Start of Material shown

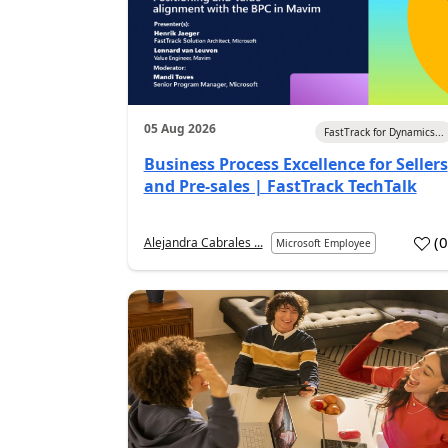
05 Aug 2026
FastTrack for Dynamics...
Business Process Excellence for Sellers
and Pre-sales | FastTrack TechTalk
(
Alejandra Cabrales ...
Microsoft Employee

End of Material shown

Work to complete:
Wherever a line in the entries above holds "FastTrack", copy that line.

Answer for the task:
FastTrack for Dynamics...
and Pre-sales | FastTrack TechTalk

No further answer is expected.